First off, I would like to say thanks for reading my blog! I’ve noticed that there are a number of you reading in other parts of the world–so hi to my neighbors in Canada, Bonjour France, Cheerio England, How are things Australia? Ciao Italy, Hei Finland, Guten Tag Germany, and Cześć Poland!
It’s a lazy day here in my little steampunk studio. I received a care package of flea market treasures from my family yesterday and today I have set down to research some of the oddities they sent.
Pictured below is a tiny toy bust of a woman, an early 19th century Fireman’s medal (marked Station no. 2), and transistors (which are so breathtakingly intricate & add pops of color to the monotone metal that they are a frequent staple in my jewelry).
Among the many neat bits & bobs sent were 2 medals.
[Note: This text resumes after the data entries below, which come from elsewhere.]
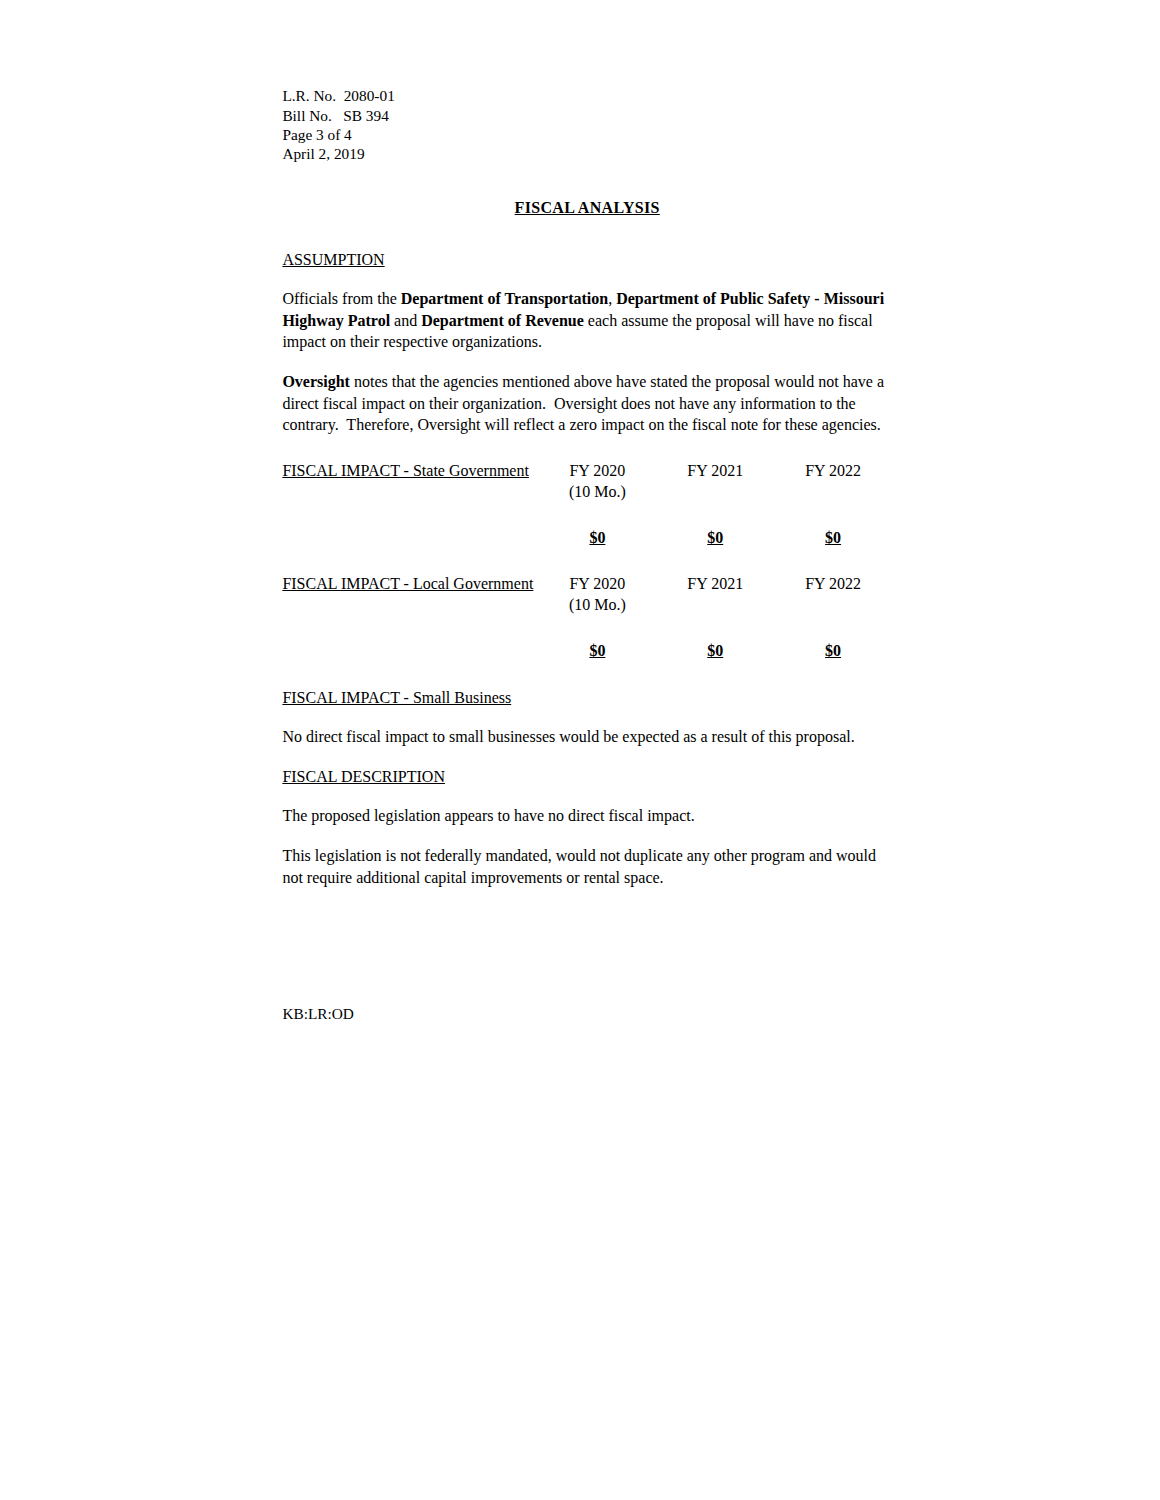L.R. No. 2080-01
Bill No. SB 394
Page 3 of 4
April 2, 2019
FISCAL ANALYSIS
ASSUMPTION
Officials from the Department of Transportation, Department of Public Safety - Missouri Highway Patrol and Department of Revenue each assume the proposal will have no fiscal impact on their respective organizations.
Oversight notes that the agencies mentioned above have stated the proposal would not have a direct fiscal impact on their organization. Oversight does not have any information to the contrary. Therefore, Oversight will reflect a zero impact on the fiscal note for these agencies.
| FISCAL IMPACT - State Government | FY 2020 | FY 2021 | FY 2022 |
| | (10 Mo.) | | |
| | $0 | $0 | $0 |
| FISCAL IMPACT - Local Government | FY 2020 | FY 2021 | FY 2022 |
| | (10 Mo.) | | |
| | $0 | $0 | $0 |
FISCAL IMPACT - Small Business
No direct fiscal impact to small businesses would be expected as a result of this proposal.
FISCAL DESCRIPTION
The proposed legislation appears to have no direct fiscal impact.
This legislation is not federally mandated, would not duplicate any other program and would not require additional capital improvements or rental space.
KB:LR:OD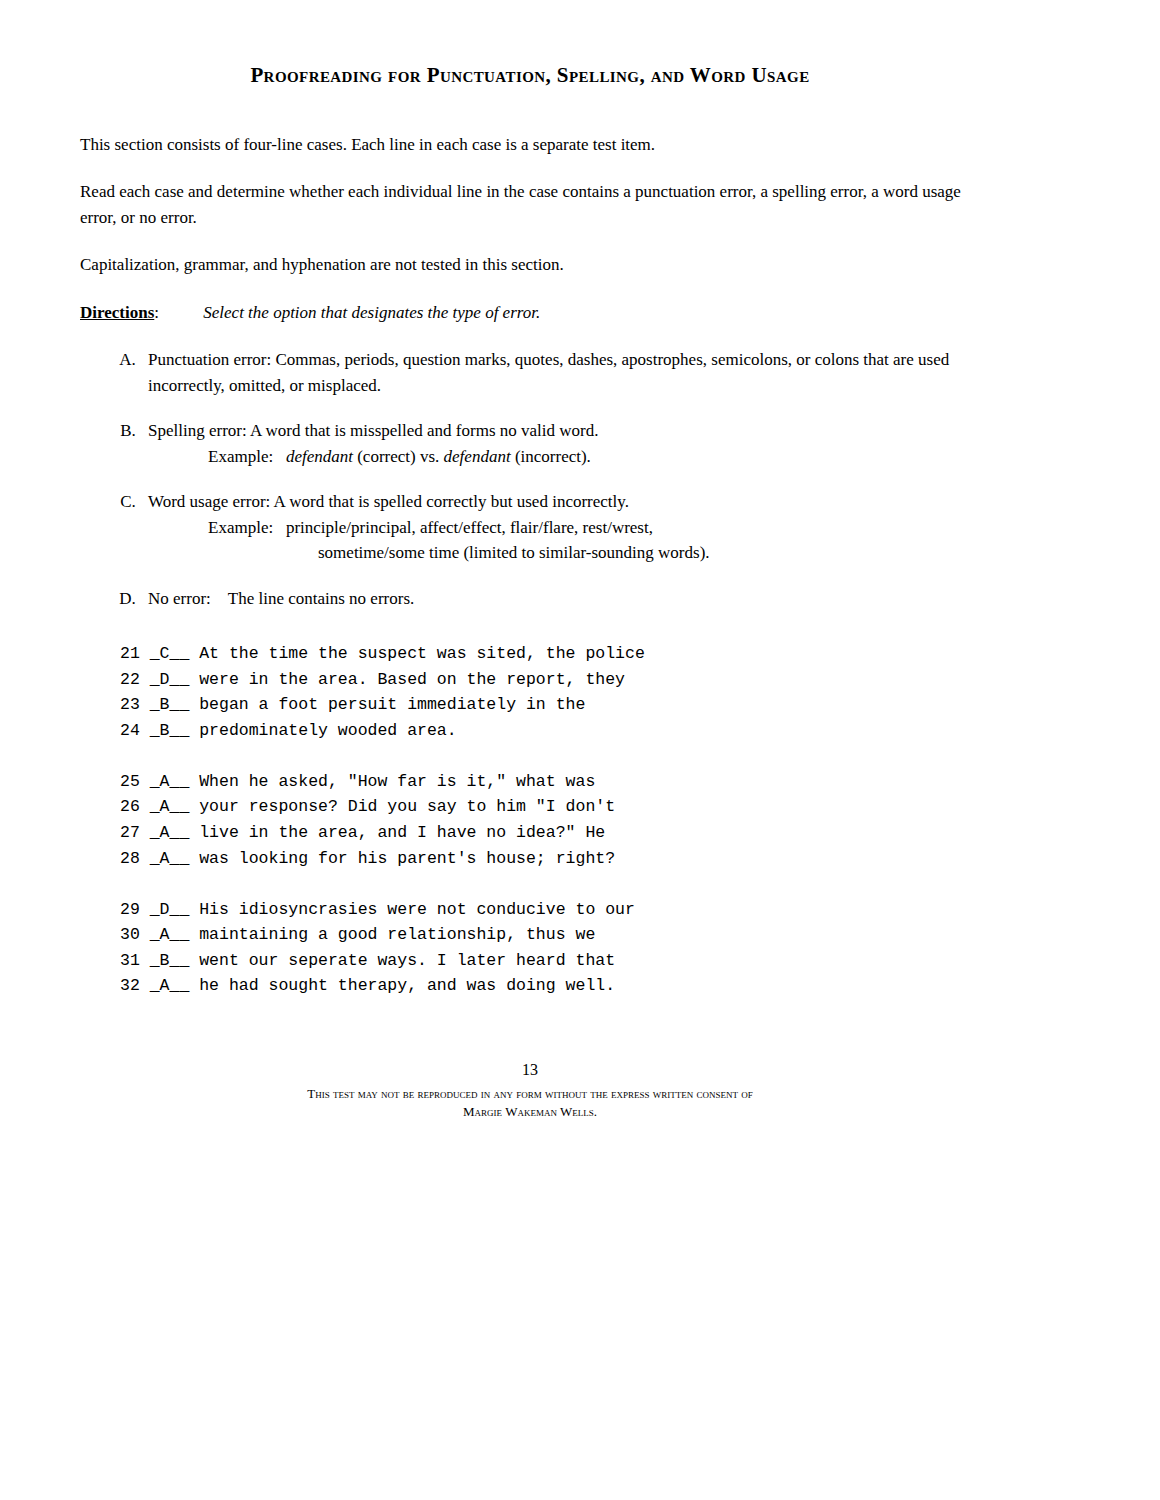Proofreading for Punctuation, Spelling, and Word Usage
This section consists of four-line cases. Each line in each case is a separate test item.
Read each case and determine whether each individual line in the case contains a punctuation error, a spelling error, a word usage error, or no error.
Capitalization, grammar, and hyphenation are not tested in this section.
Directions: Select the option that designates the type of error.
Punctuation error: Commas, periods, question marks, quotes, dashes, apostrophes, semicolons, or colons that are used incorrectly, omitted, or misplaced.
Spelling error: A word that is misspelled and forms no valid word. Example: defendant (correct) vs. defendant (incorrect).
Word usage error: A word that is spelled correctly but used incorrectly. Example: principle/principal, affect/effect, flair/flare, rest/wrest, sometime/some time (limited to similar-sounding words).
No error: The line contains no errors.
21 _C__ At the time the suspect was sited, the police
22 _D__ were in the area. Based on the report, they
23 _B__ began a foot persuit immediately in the
24 _B__ predominately wooded area.

25 _A__ When he asked, "How far is it," what was
26 _A__ your response? Did you say to him "I don't
27 _A__ live in the area, and I have no idea?" He
28 _A__ was looking for his parent's house; right?

29 _D__ His idiosyncrasies were not conducive to our
30 _A__ maintaining a good relationship, thus we
31 _B__ went our seperate ways. I later heard that
32 _A__ he had sought therapy, and was doing well.
13
This test may not be reproduced in any form without the express written consent of
Margie Wakeman Wells.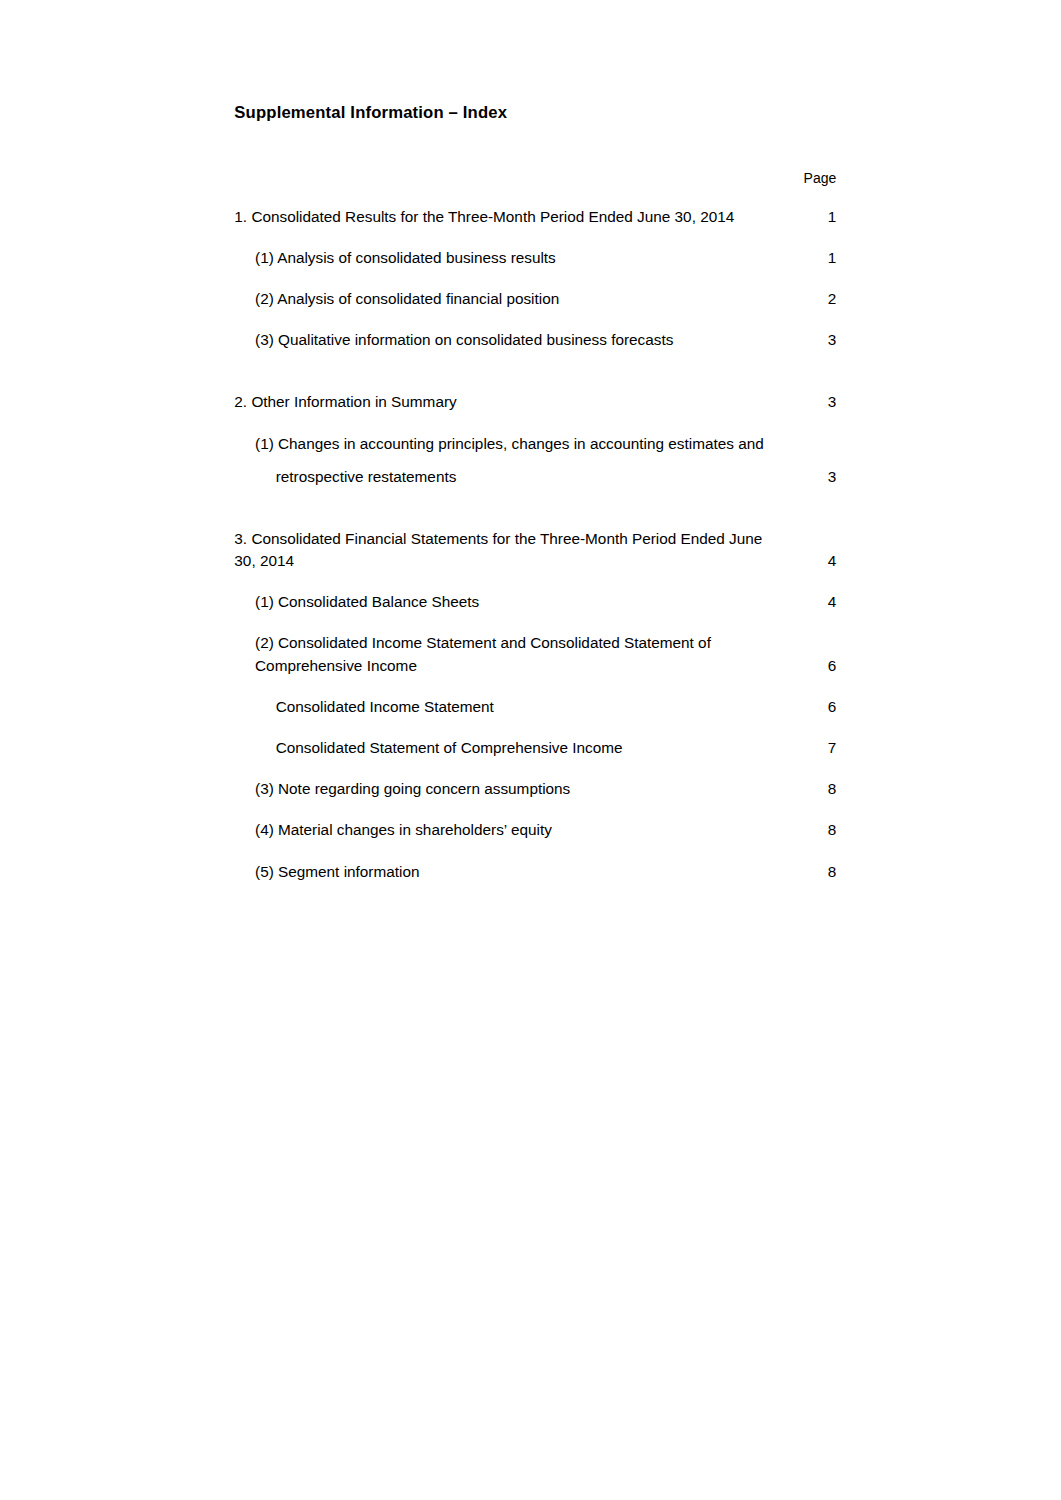Supplemental Information – Index
| | Page |
| 1. Consolidated Results for the Three-Month Period Ended June 30, 2014 | 1 |
| (1) Analysis of consolidated business results | 1 |
| (2) Analysis of consolidated financial position | 2 |
| (3) Qualitative information on consolidated business forecasts | 3 |
| 2. Other Information in Summary | 3 |
| (1) Changes in accounting principles, changes in accounting estimates and | |
| retrospective restatements | 3 |
| 3. Consolidated Financial Statements for the Three-Month Period Ended June 30, 2014 | 4 |
| (1) Consolidated Balance Sheets | 4 |
| (2) Consolidated Income Statement and Consolidated Statement of Comprehensive Income | 6 |
| Consolidated Income Statement | 6 |
| Consolidated Statement of Comprehensive Income | 7 |
| (3) Note regarding going concern assumptions | 8 |
| (4) Material changes in shareholders’ equity | 8 |
| (5) Segment information | 8 |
The first is for Second Prize in the All Round Contest of the Outing Club, located in Hartford, Connecticut. It was issued and engraved with the year, 1891. The Outing Club was one of many gentleman’s clubs in America. Men would gather for excursions outdoors, namely hiking, fishing, hunting, and swimming. On the back of the pin the name of the medal-maker is imprinted: a Mr. John Harriott of Boston, Massachusetts (located at 3 Winter Street). Mr. Harriott was a silversmith, enameler, engraver and jeweler who even made 2 medals for J.P. Morgan’s son, Evan on behalf of the Loon Lake Historical Society.
The other medal, made to mark someone’s membership to the Woodstock Council No. 147, was made by The M.C. Lilley & Co. who operated out of Columbus, Ohio. According to the Columbus Metropolitan Library, M.C. Lilley & Co. was “[f]ounded in the mid-1860s, the M. C. Lilley Company was world renowned as manufacturers of regalia.” They made a number of items: swords, flags, emblems, uniforms, and of course, medals. Among their many customers were the Freemasons, Knights of Pythias, West Point & Annapolis, and a number of fraternities. The company was founded by 4 veterans of the Civil War: Mitchell Campbell Lilley, John Siebert, and Charles & Henry Lindenberg.
The greatest surprise of all was the 9 tintype photos that I found wrapped up in a piece of crinkly tissue paper. I have no clues as to who these souls were, where they came from (except to hazard a guess that they were from Connecticut or New York), or what their names were. I love old photographs just the same–despite their endless mystery.
Last but certainly not least, out of this marvelous box I pulled out a pair of children’s goggles. My favorite part of these goggles is that they were marked by the little adventurer–Billy–who wrote his name on one of the flaps. These motorcycle/automobile goggles were made in France, marked on the metal rim as “L’express Brevet L.C.B.F. 433606.”